I can't say anything about implementation hardships, but from a usability point of view, I'd say the usage of length should be [no, no] or [yes, yes], with a strong preference for the former.

till

# Axel Rauschmayer (13 years ago)

One more thought: Should the following assignments produce the same result?

 [x, y, z] = {length:0, 0:0, 1:1, 2:2}
 [x, y, z] = [].slice.call({length:2, 0:0, 1:1, 2:2})

Then the decision boils down to whether an array conversion happens (however implicitly) on the rhs or whether the lhs is syntactic sugar for x = rhs[0], y = rhs[1], z = rhs[2]

# John J Barton (13 years ago)

On Sat, Nov 5, 2011 at 11:16 AM, Allen Wirfs-Brock <allen at wirfs-brock.com> wrote:

On Nov 5, 2011, at 11:01 AM, John J Barton wrote:

I can see why my version is wrong: I am interpreting square brackets on the RHS like JS devs would.  let z = _rhs[0]; // LHS was array, so get zeroth elt,but RHS is object so property access.

But the feature does not do this. Rather, since LHS is array, it coerces the RHS to an array:  let z = coerceToArray(_rhs)[0]; and we don't know what that operation means.

What do you think this returns:     Array.prototype.pop.call({0:0, 1:1, length: 2, 2:2})

The answer depends upon the definition of pop(). For an array argument we can predict based on our experience with pop(). Otherwise we cannot predict without more information. That's the nature of dynamically typed language.

Consequently this example does not bear upon the thread in my opinion. In the example let [z,y,z] = {0:0, 1:1, length: 2, 2:2}; the language is inserting some operation to map the RHS to the LHS. The answer depends upon the operation inserted; it need not be related to pop().

jjb

# Allen Wirfs-Brock (13 years ago)

On Nov 6, 2011, at 8:03 AM, John J Barton wrote:

On Sat, Nov 5, 2011 at 11:16 AM, Allen Wirfs-Brock <allen at wirfs-brock.com> wrote:

What do you think this returns: Array.prototype.pop.call({0:0, 1:1, length: 2, 2:2})

The answer depends upon the definition of pop(). For an array argument we can predict based on our experience with pop(). Otherwise we cannot predict without more information. That's the nature of dynamically typed language.

The definition of Array.prototype.pop is precisely provided by section 15.4.4.6 of the the ECMAScript specification. That definition applies whether or not the "this value" of the function is a "real" array or just an ordinary object.
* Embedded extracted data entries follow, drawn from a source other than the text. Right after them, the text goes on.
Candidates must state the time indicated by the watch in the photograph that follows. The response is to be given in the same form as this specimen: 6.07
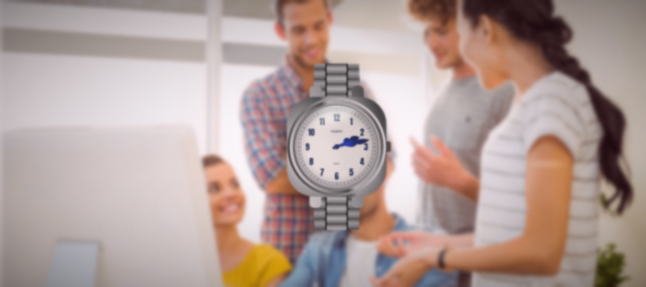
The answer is 2.13
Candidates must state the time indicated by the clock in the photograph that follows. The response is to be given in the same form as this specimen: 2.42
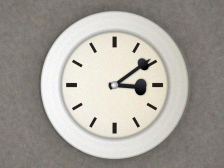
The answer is 3.09
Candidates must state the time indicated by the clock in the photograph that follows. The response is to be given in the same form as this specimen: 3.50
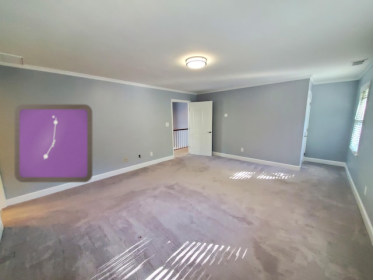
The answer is 7.01
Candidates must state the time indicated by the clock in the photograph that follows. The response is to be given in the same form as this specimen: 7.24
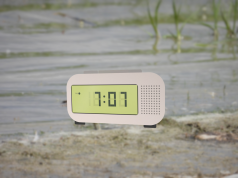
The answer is 7.07
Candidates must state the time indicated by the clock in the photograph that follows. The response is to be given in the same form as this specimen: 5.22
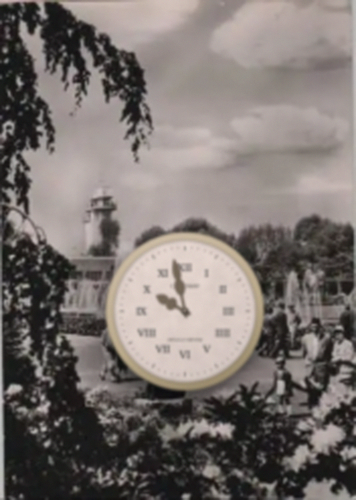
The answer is 9.58
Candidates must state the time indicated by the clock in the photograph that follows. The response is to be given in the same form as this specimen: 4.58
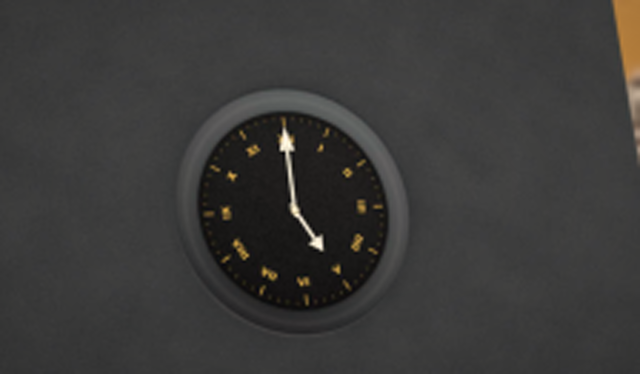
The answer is 5.00
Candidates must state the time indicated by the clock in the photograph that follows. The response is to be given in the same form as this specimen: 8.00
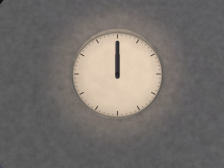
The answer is 12.00
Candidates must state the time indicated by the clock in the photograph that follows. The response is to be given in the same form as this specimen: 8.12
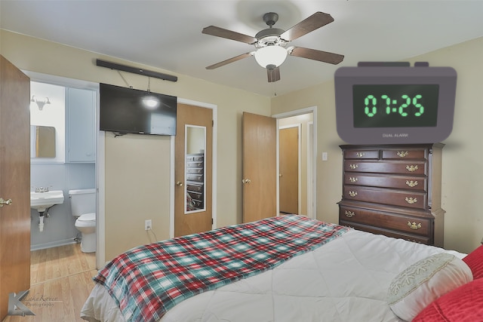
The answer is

Consequently this example does not bear upon the thread in my opinion. In the example let [z,y,z] = {0:0, 1:1, length: 2, 2:2}; the language is inserting some operation to map the RHS to the LHS. The answer depends upon the operation inserted; it need not be related to pop().

The relevance is that pop is an example of how the ES specification consistently defines apparent array operations and functions in a manner that applies to all objects, not just instances of the Array constructor.

You said

But the feature does not do this. Rather, since LHS is array, it coerces the RHS to an array: let z = coerceToArray(_rhs)[0]; and we don't know what that operation means.

I an showing, via pop, that we do know what it means to treat a regular object as an array.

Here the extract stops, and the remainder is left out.